Page images and extracted text>
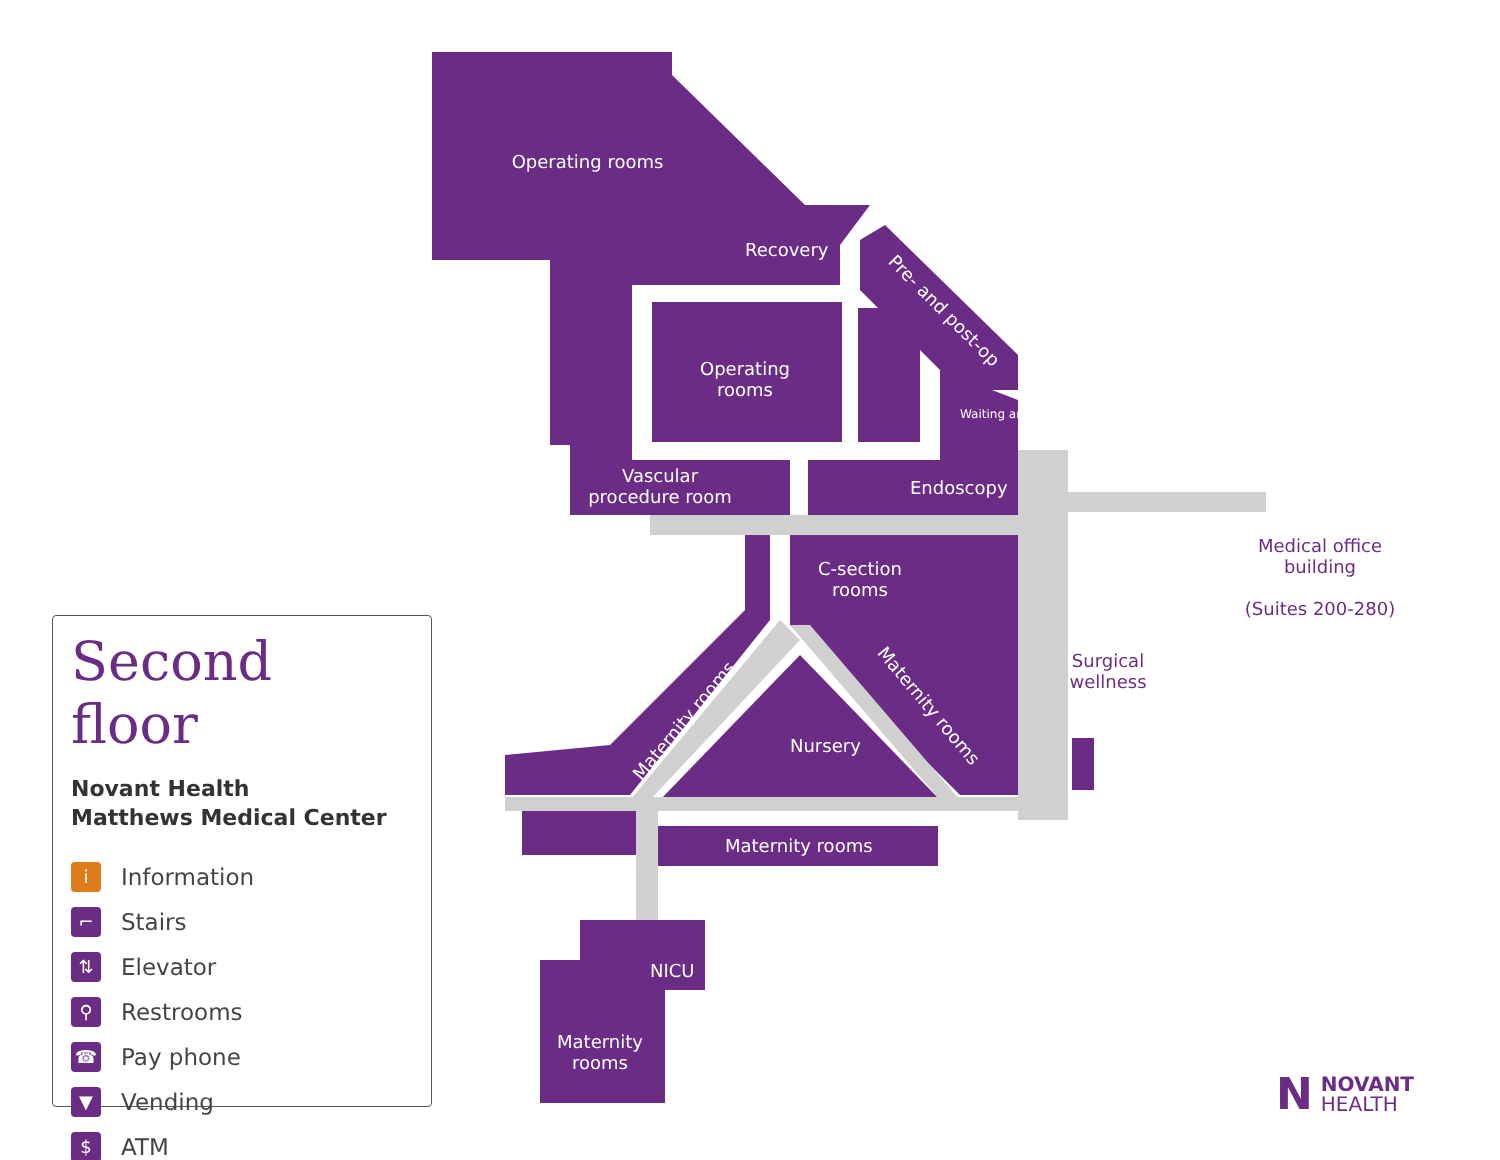Operating rooms
Recovery
Operating rooms
Pre- and post-op
Waiting area
Vascular procedure room
Endoscopy
C-section rooms
Maternity rooms
Maternity rooms
Nursery
Maternity rooms
NICU
Maternity rooms
Medical office building
(Suites 200-280)
Surgical wellness
Second floor
Novant Health
Matthews Medical Center
i Information
⌐ Stairs
⇅ Elevator
⚲ Restrooms
☎ Pay phone
▼ Vending
$ ATM
N NOVANT
HEALTH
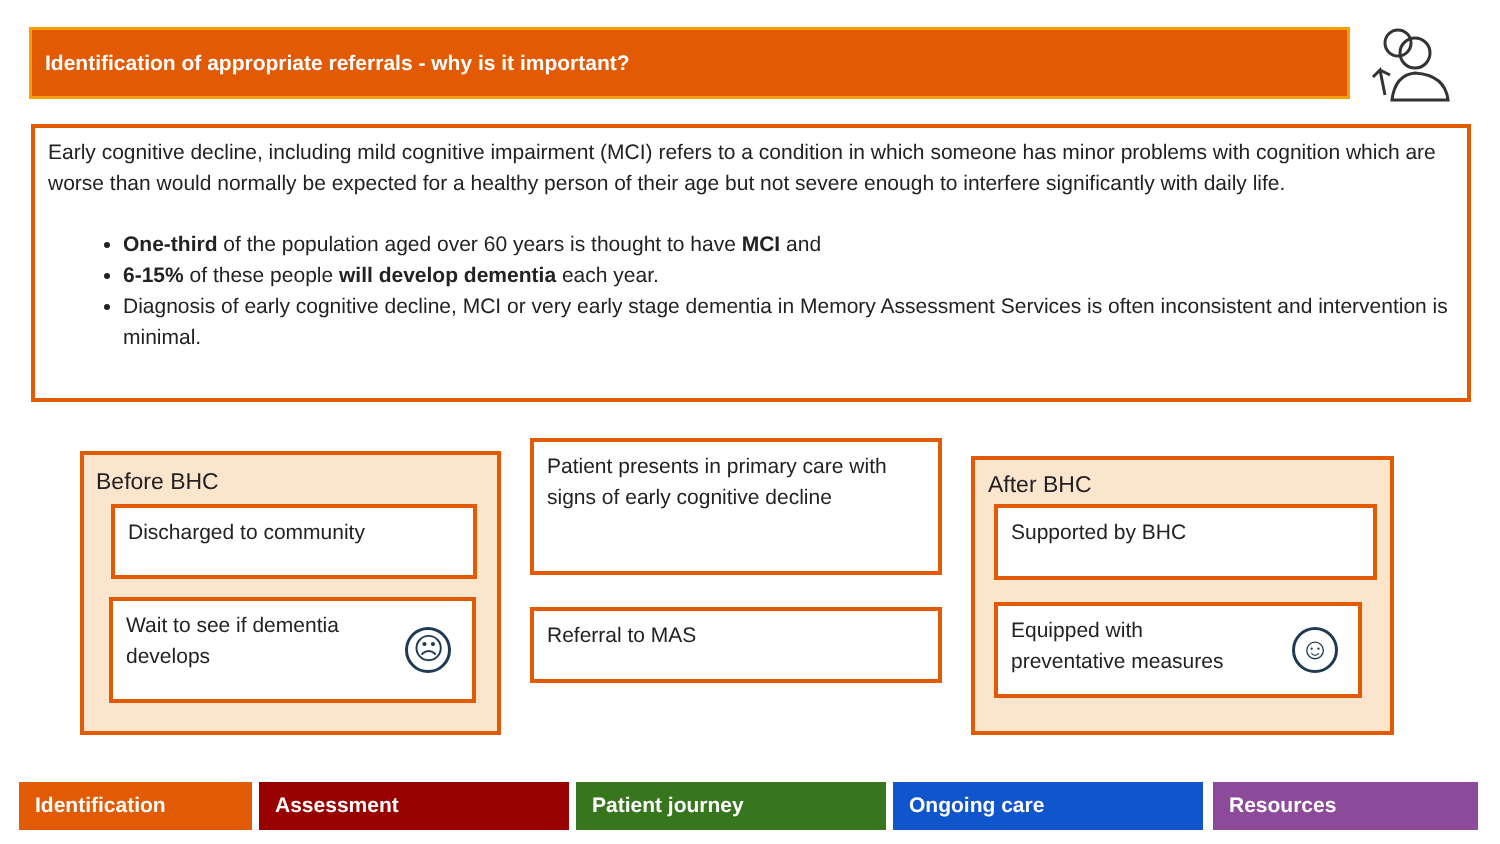Identification of appropriate referrals - why is it important?
Early cognitive decline, including mild cognitive impairment (MCI) refers to a condition in which someone has minor problems with cognition which are worse than would normally be expected for a healthy person of their age but not severe enough to interfere significantly with daily life.
One-third of the population aged over 60 years is thought to have MCI and
6-15% of these people will develop dementia each year.
Diagnosis of early cognitive decline, MCI or very early stage dementia in Memory Assessment Services is often inconsistent and intervention is minimal.
Before BHC
Discharged to community
Wait to see if dementia
develops
☹
Patient presents in primary care with signs of early cognitive decline
Referral to MAS
After BHC
Supported by BHC
Equipped with
preventative measures
☺
Identification Assessment Patient journey Ongoing care Resources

EXERCISE DIRECTIONS>
Looking at the records above, say how many lines hold the string "Patient". Write nothing but the number.

SOLUTION TO THE EXERCISE>
2